Yu Guanglei, Zhu Liang, Sun Jianguo, Robison Leslie L
Department of Statistics, University of Missouri-Columbia, Columbia, MO, USA, 65211.
Biostatistics and Epidemiology Research Design, University of Texas Health Science Center at Houston, Houston, TX, USA, 77030.
Stat Interface. 2018;11(1):91-97. doi: 10.4310/SII.2018.v11.n1.a8.

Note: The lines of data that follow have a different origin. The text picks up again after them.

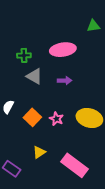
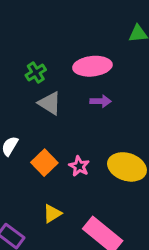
green cross: (24, 55) -> (36, 72), turned -32
purple arrow: (65, 81) -> (101, 101), moved

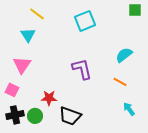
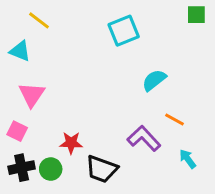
yellow line: (37, 14) -> (39, 20), moved
cyan triangle: (28, 35) -> (20, 51), moved, turned -35
cyan semicircle: (124, 55) -> (154, 80), moved
purple L-shape: (82, 69) -> (144, 138), moved, turned -30

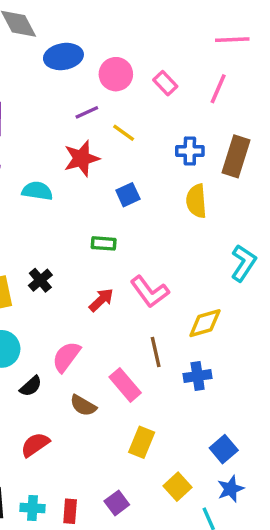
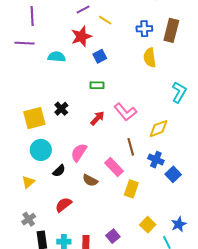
blue square: (128, 195) -> (100, 56), moved
blue cross: (198, 376) -> (156, 160), turned 35
yellow rectangle: (142, 442) -> (131, 189), moved
blue square: (224, 449) -> (173, 174), moved

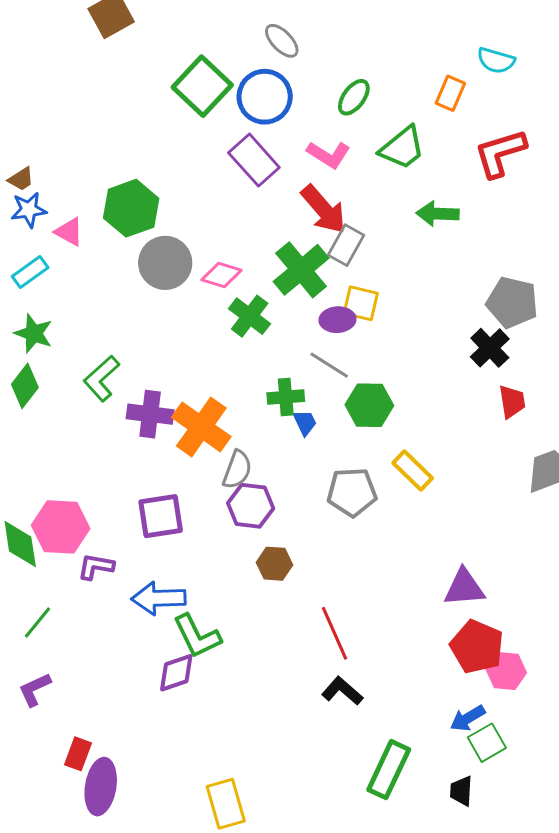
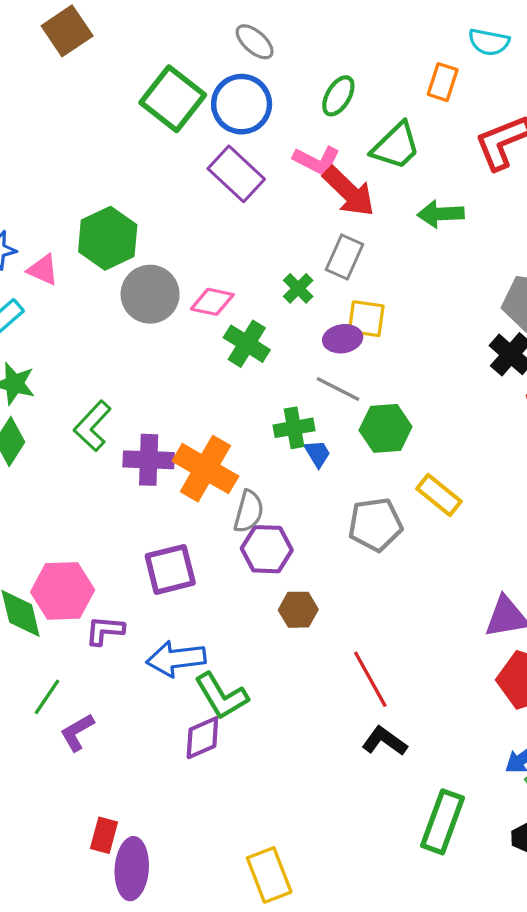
red arrow: (324, 209) -> (349, 192), moved
green cross: (301, 270) -> (298, 288), size x0.5
purple L-shape: (35, 689) -> (77, 732), moved

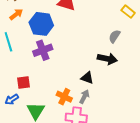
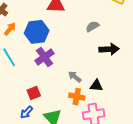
gray semicircle: (115, 36) -> (92, 26), moved, turned 40
black triangle: (87, 78) -> (96, 86), moved
gray arrow: (84, 97) -> (75, 77), moved, turned -64

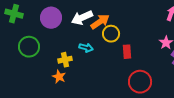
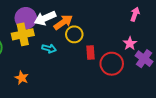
purple circle: (51, 18) -> (26, 18), moved
yellow cross: (65, 60) -> (23, 34), moved, size x1.5
red circle: (140, 82) -> (112, 64), moved

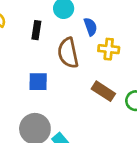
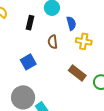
brown semicircle: (68, 53) -> (53, 42), size x0.6
blue square: (38, 82) -> (28, 62), turned -35

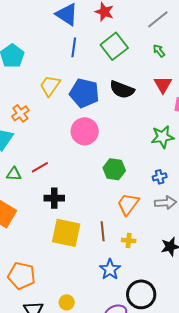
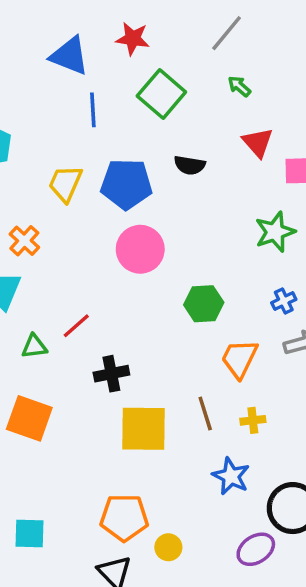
black semicircle: (122, 90) -> (190, 165), size x0.7
orange pentagon: (22, 276) -> (124, 518), moved

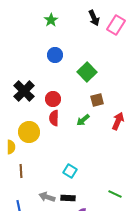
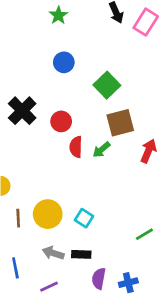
brown square: (97, 100) -> (120, 123), size x1.5
red semicircle: (54, 118) -> (76, 147), moved
yellow circle: (29, 132) -> (48, 214), moved
green line: (115, 194) -> (144, 234), moved, turned -56

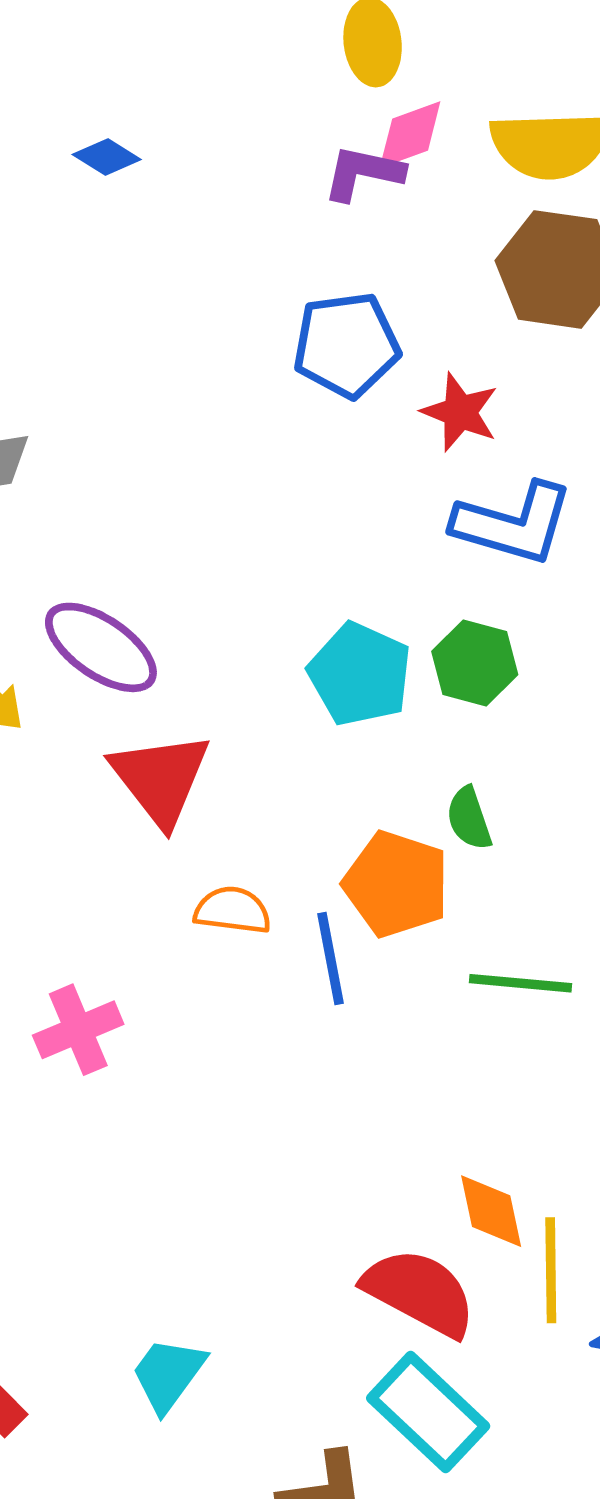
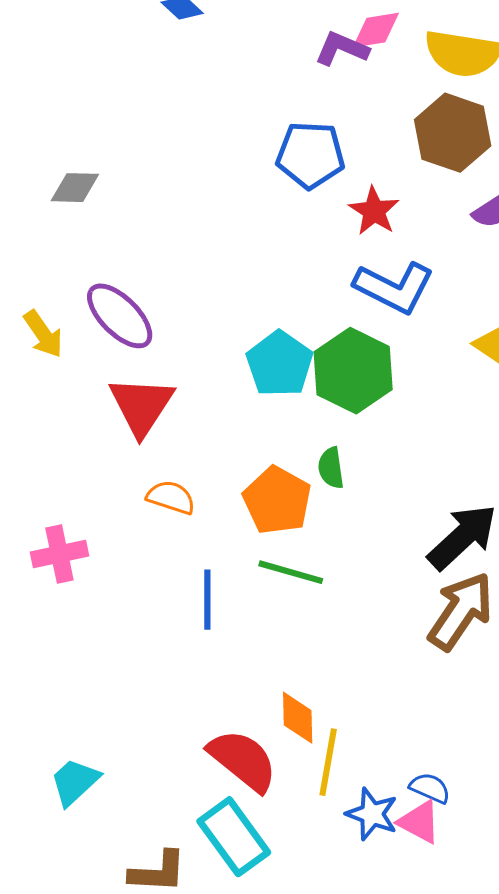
green hexagon: (475, 663) -> (353, 371), size x1.5
blue line: (331, 958) -> (207, 600), moved
green line: (520, 983) -> (291, 572), moved

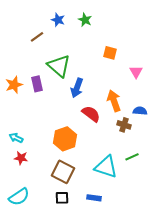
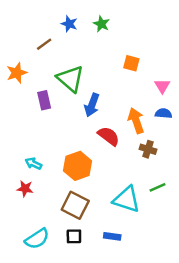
orange star: (14, 85) -> (17, 73), moved
blue semicircle: (140, 111) -> (164, 113), moved
cyan arrow: (16, 138) -> (33, 164), moved
cyan semicircle: (19, 197) -> (37, 239), moved

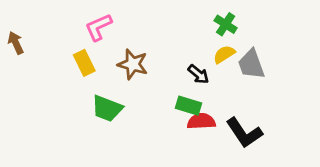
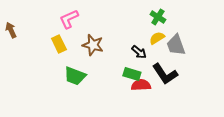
black L-shape: (244, 133) -> (165, 74), moved

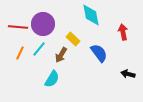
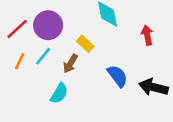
red line: (18, 27) -> (17, 29), turned -48
blue semicircle: (99, 53) -> (117, 76), moved
black arrow: (128, 74) -> (153, 87), size x1.6

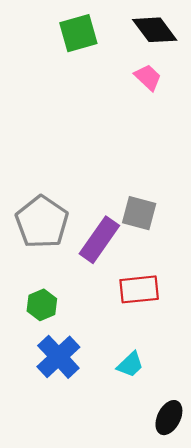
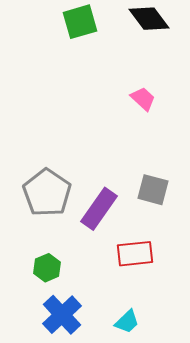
pink trapezoid: (148, 77) -> (143, 99), moved
gray square: (139, 213) -> (153, 190), moved

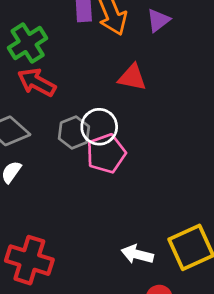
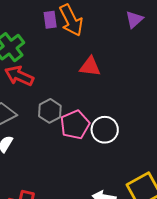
purple triangle: (158, 20) -> (134, 19), moved
white circle: (99, 127) -> (105, 130), moved

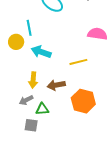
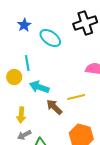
yellow arrow: (33, 80) -> (21, 115), moved
brown arrow: (56, 85) -> (54, 107), moved, turned 54

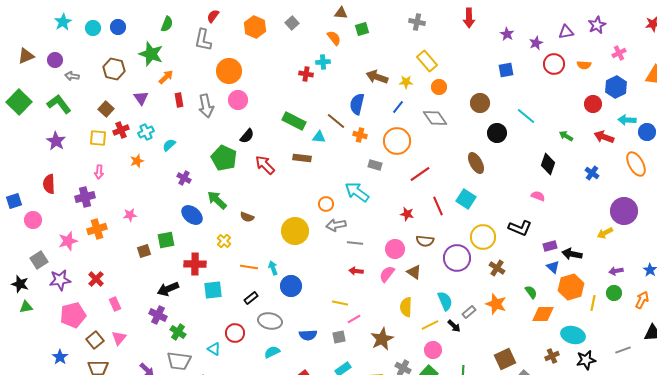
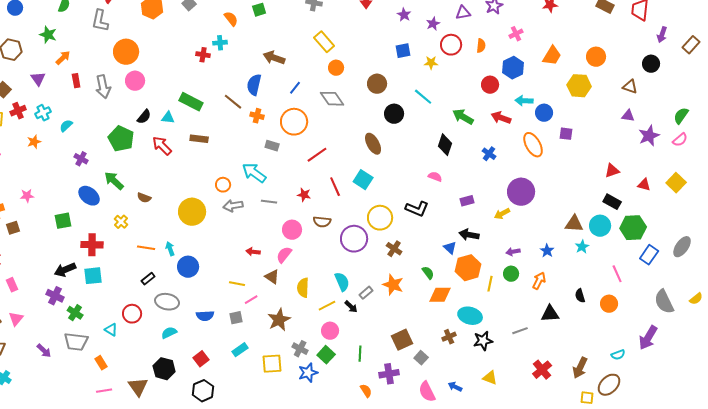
green star: (151, 54) -> (48, 35), size x0.7
orange semicircle: (584, 65) -> (481, 46), turned -88
yellow star: (406, 82) -> (431, 63), moved
green arrow: (566, 136) -> (463, 117), size x1.5
cyan triangle: (319, 137) -> (168, 118), moved
gray line: (355, 243) -> (269, 202), moved
purple rectangle: (550, 246) -> (467, 201), moved
brown square: (144, 251) -> (13, 228), moved
brown triangle: (414, 272) -> (272, 277), moved
cyan square: (213, 290) -> (93, 276), moved

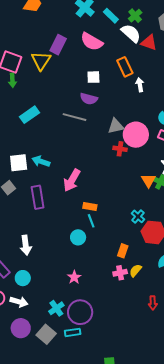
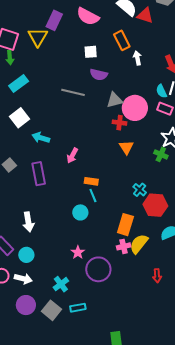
purple semicircle: (89, 99) -> (99, 75), moved
cyan rectangle: (29, 115) -> (19, 83), moved
white square: (19, 163) -> (20, 118), moved, turned -30
pink arrow: (72, 180) -> (72, 156), size x0.7
orange triangle: (148, 180) -> (126, 147), moved
orange rectangle: (123, 251) -> (125, 225), size x1.5
yellow semicircle: (135, 271) -> (139, 244), size x1.5
purple circle: (80, 312) -> (98, 269), moved

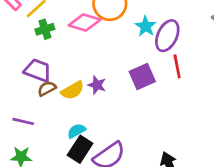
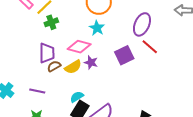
pink diamond: (85, 22) -> (79, 47), moved
cyan star: (146, 26) -> (97, 28), moved
red line: (177, 66) -> (150, 47), turned -36
purple trapezoid: (38, 70) -> (47, 53), turned 70

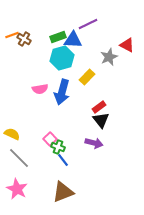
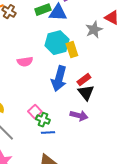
cyan hexagon: (62, 58) -> (57, 43), moved
yellow rectangle: (87, 77) -> (72, 50), turned -63
blue arrow: (62, 92) -> (59, 79), moved
blue line: (63, 160) -> (48, 133), turned -56

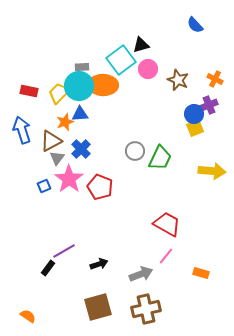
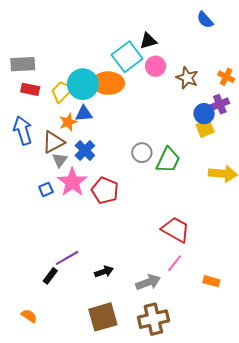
gray rectangle: (82, 67) -> (23, 64), moved, size x1.6
orange semicircle: (28, 316) -> (29, 316), moved

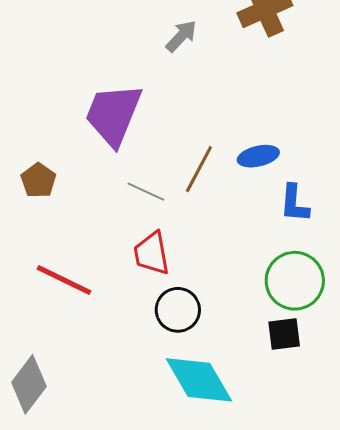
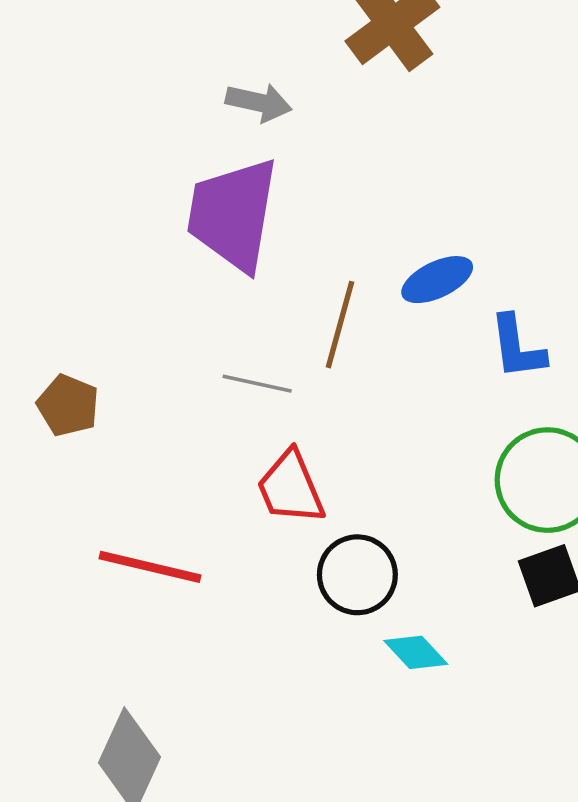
gray arrow: (181, 36) -> (259, 102), turned 72
purple trapezoid: (113, 115) -> (233, 214), moved
cyan diamond: (199, 380) -> (416, 652), moved, size x0.5

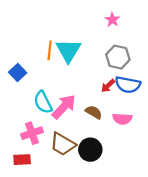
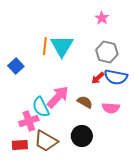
cyan semicircle: (43, 102) -> (41, 107), moved
brown trapezoid: (63, 144) -> (46, 141), moved

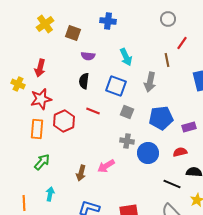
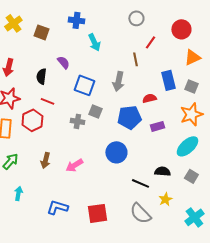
purple semicircle: (88, 56) -> (63, 62), moved, turned -136
cyan arrow: (126, 57) -> (94, 42), moved
black semicircle: (84, 81) -> (41, 76), moved
red line: (93, 111) -> (47, 101), moved
gray cross: (127, 141) -> (77, 121), moved
red semicircle: (180, 152) -> (149, 98), moved
brown arrow: (81, 173) -> (45, 160), moved

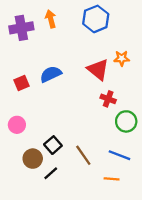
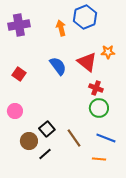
orange arrow: (51, 19) -> (61, 28), moved
blue semicircle: (51, 74) -> (58, 66), moved, turned 78
red square: (21, 83) -> (19, 74), turned -32
green circle: (126, 121) -> (99, 108), moved

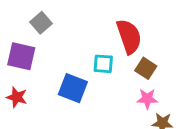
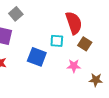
pink star: (147, 99) -> (74, 66), moved

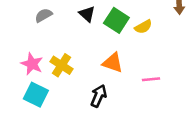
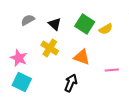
black triangle: (87, 14) -> (55, 24), moved
yellow cross: (61, 65) -> (50, 48), moved

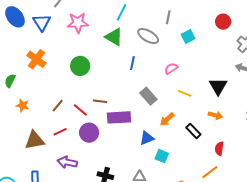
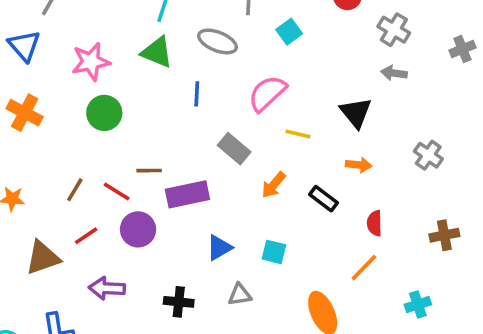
pink star: (78, 23) -> (91, 62), moved
pink semicircle: (171, 68) -> (267, 93), size x1.6
blue triangle: (147, 138) -> (219, 248), moved

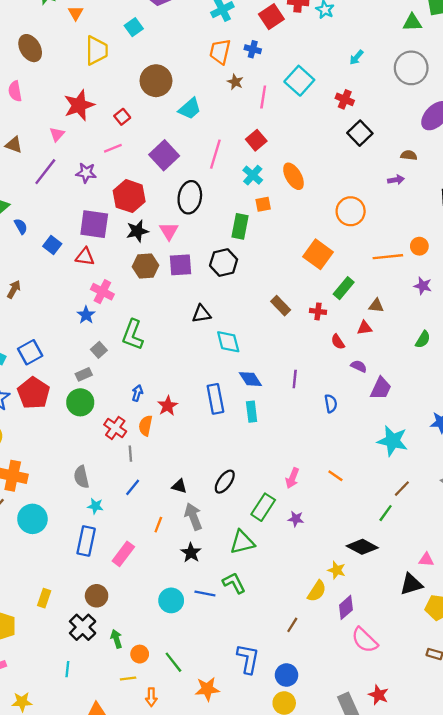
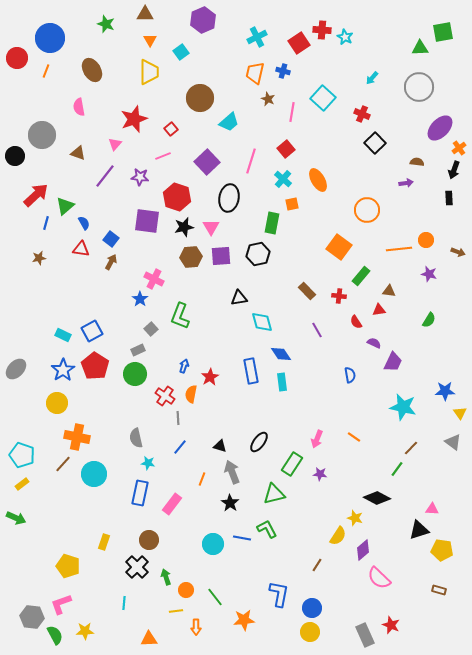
orange triangle: (76, 13) -> (150, 40), moved
red triangle: (85, 257) -> (81, 249), moved
brown arrow: (14, 289) -> (111, 262), moved
purple line: (295, 379) -> (317, 330), moved, turned -35

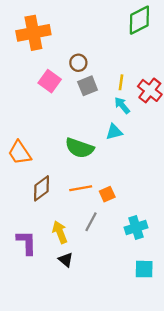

This paper discusses regression analysis of a type of incomplete mixed data arising from event history studies with the proportional rates model. By mixed data, we mean that each study subject may be observed continuously during the whole study period, continuously over some study periods and at some time points, or only at some discrete time points. Therefore, we have combined recurrent event and panel count data. For the problem, we present a multiple imputation-based estimation procedure and one advantage of the proposed marginal model approach is that it can be easily implemented. To assess the performance of the procedure, a simulation study is conducted and indicates that it performs well for practical situations and can be more efficient than the existing method. The methodology is applied to a set of mixed data from a longitudinal cohort study.
本文讨论了使用比例率模型对事件史研究中出现的一类不完全混合数据进行回归分析。所谓混合数据,是指每个研究对象可能在整个研究期间持续被观察,在某些研究期间持续被观察且在某些时间点被观察,或者仅在某些离散时间点被观察。因此,我们将复发事件数据和面板计数数据结合在了一起。针对该问题,我们提出了一种基于多重填补的估计程序,所提出的边际模型方法的一个优点是它易于实施。为了评估该程序的性能,我们进行了一项模拟研究,结果表明它在实际情况下表现良好,并且可能比现有方法更有效。该方法应用于一组来自纵向队列研究的混合数据。